Finanzanalysten blicken in eine trübe Glaskugel

 
27.09.01 09:09
Die Finanzanalysten blicken in eine trübe Glaskugel

Wall Street auf konjunkturellem Blindflug / "Ertragswende vielleicht nicht sehr inspirierend"


dri. NEW YORK, 26. September. Das Prognosegeschäft mit Aktien war selbst an der Wall Street, wo so viele Wertpapieranalysten wie nirgendwo sonst auf der Welt beschäftigt werden, noch nie eine exakte Wissenschaft. Doch in diesen Tagen scheint die Zunft der professionellen Prognostiker völlig im dunkeln zu tappen. Die Unsicherheit ist so groß wie seit vielen Jahren nicht mehr. Zwar scheint sich als Konsens herauszuschälen, daß Amerikas Wirtschaft in eine Rezession geschlittert ist. Die für den Aktienmarkt entscheidende Frage ist jedoch, ob es sich nur um eine milde und kurze Rezession oder um einen tiefen und nachhaltigen Schrumpfungsprozeß handeln wird.
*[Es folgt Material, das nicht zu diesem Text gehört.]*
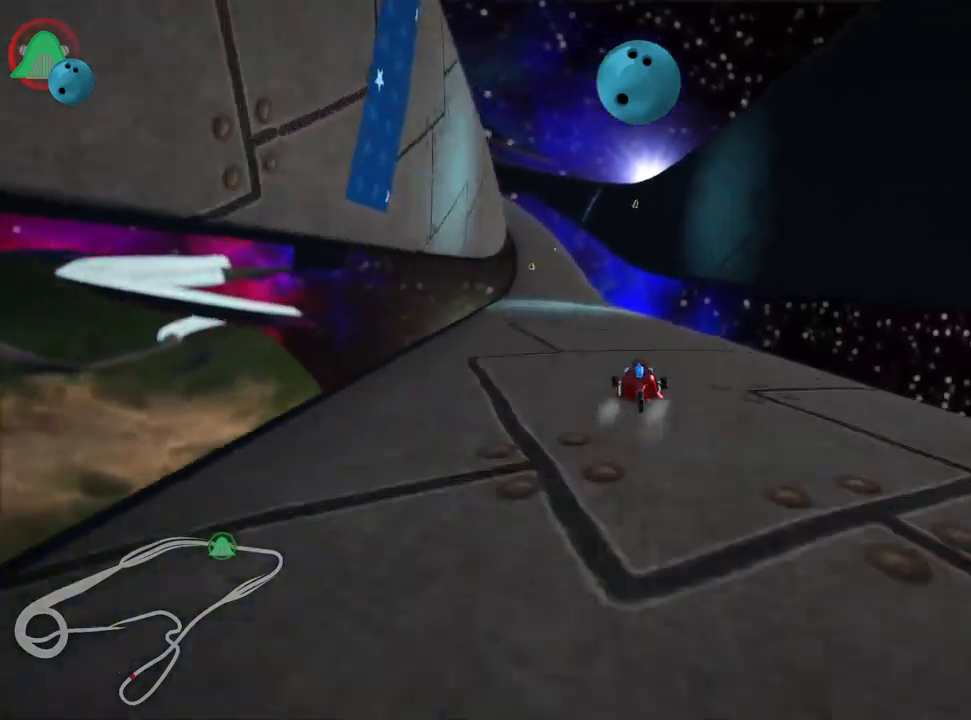
{"keys": ["right", "skid", "up"], "events": [[34, "left", "up"], [234, "right", "down"]]}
Die erste Variante spräche dafür, daß die Anleger bald über das Ertragstal hinwegschauen und eine Aufschwungbewegung vorwegnehmen, die wegen der großzügigen Anreize der Geld- und Fiskalpolitik sogar sehr kraftvoll ausfallen könnte. Im Falle einer langwierigen, schweren Rezession hingegen müßten sich die Anleger warm anziehen und mit einem weiteren Abschmelzen der Aktienkurse rechnen. Welche Variante zum Tragen kommt, dürfte in erster Linie davon abhängen, welches Ausmaß der amerikanische Feldzug gegen den Terrorismus annehmen wird. Und beim Einschätzen dieses Prozesses sind in diesen Tagen nicht nur Analysten, sondern auch die Unternehmen selbst überfordert.

Die Analystengemeinde scheint regelrecht gelähmt zu sein. Die Prognosen, die die Brokerhäuser vor den Terrorakten vom 11. September abgegeben hatten, sind Makulatur geworden. Doch die Analysten tun sich schwer, ihre Modelle anzupassen. Dies liegt teilweise auch daran, daß ein Großteil der im Finanzdistrikt Manhattans beheimateten Analysten nach den Terroranschlägen evakuiert werden mußte und seither keinen Zugriff auf die alten Ertragsmodelle und Datenbanken hat. Noch schwerer wiegt jedoch der hohe Grad an Unsicherheit über die weitere Entwicklung vieler Branchen. Die einschlägigen Umfragen signalisieren, daß die Verbraucherstimmung im September dramatisch gesunken ist. Doch wie stark schlägt dies auf Schlüsselbranchen wie das Baugewerbe oder die Automobilindustrie durch?

Die Welle von Warnungen, die sich in den vergangenen zwei Wochen über die Märkte ergoß, umfaßte weit überwiegend solche Unternehmen, bei denen die Terroranschläge unmittelbar auf das Geschäft durchschlagen, also Fluggesellschaften, Flugzeughersteller und ihre Zulieferer, Touristikunternehmen, Versicherer und elektronische Medien. Doch hierbei handelte es sich wohl nur um die erste Welle der Warnungen. Die zweite dürfte spätestens in der ersten Oktoberwoche folgen. Vor allem in den meisten konsumnahen Branchen wollen Unternehmen und Analysten erst einmal Daten für zwei bis drei Wochen vorliegen haben, bevor sie eine erste vernünftige Einschätzung des veränderten Konsumverhaltens abgeben können, sagt Chuck Hill, Research-Direktor bei First Call. Laut Hill ist jedenfalls jetzt.

Fortsetzung auf Seite 33.

schon abzusehen, daß die Ertragseinbuße im laufenden Quartal nochmals stärker als im zweiten Quartal ausfallen wird. Und das zweite Quartal, in dem die operativen Gewinne der im Aktienindex S&P 500 enthaltenen Unternehmen um 17 Prozent gefallen sind, war in der Zeit vor dem 11. September als das Tief der Gewinnrezession der Unternehmen betrachtet worden. Nach Angaben von Hill könne man zudem schon jetzt fast mit Sicherheit sagen, daß auch das Schlußquartal und das erste Quartal 2002 Gewinnrückgänge bescheren werden. Die negative Gewinnserie würde damit fünf aufeinanderfolgende Quartale umfassen. Hill: "Das ist seit dreißig Jahren nicht mehr passiert."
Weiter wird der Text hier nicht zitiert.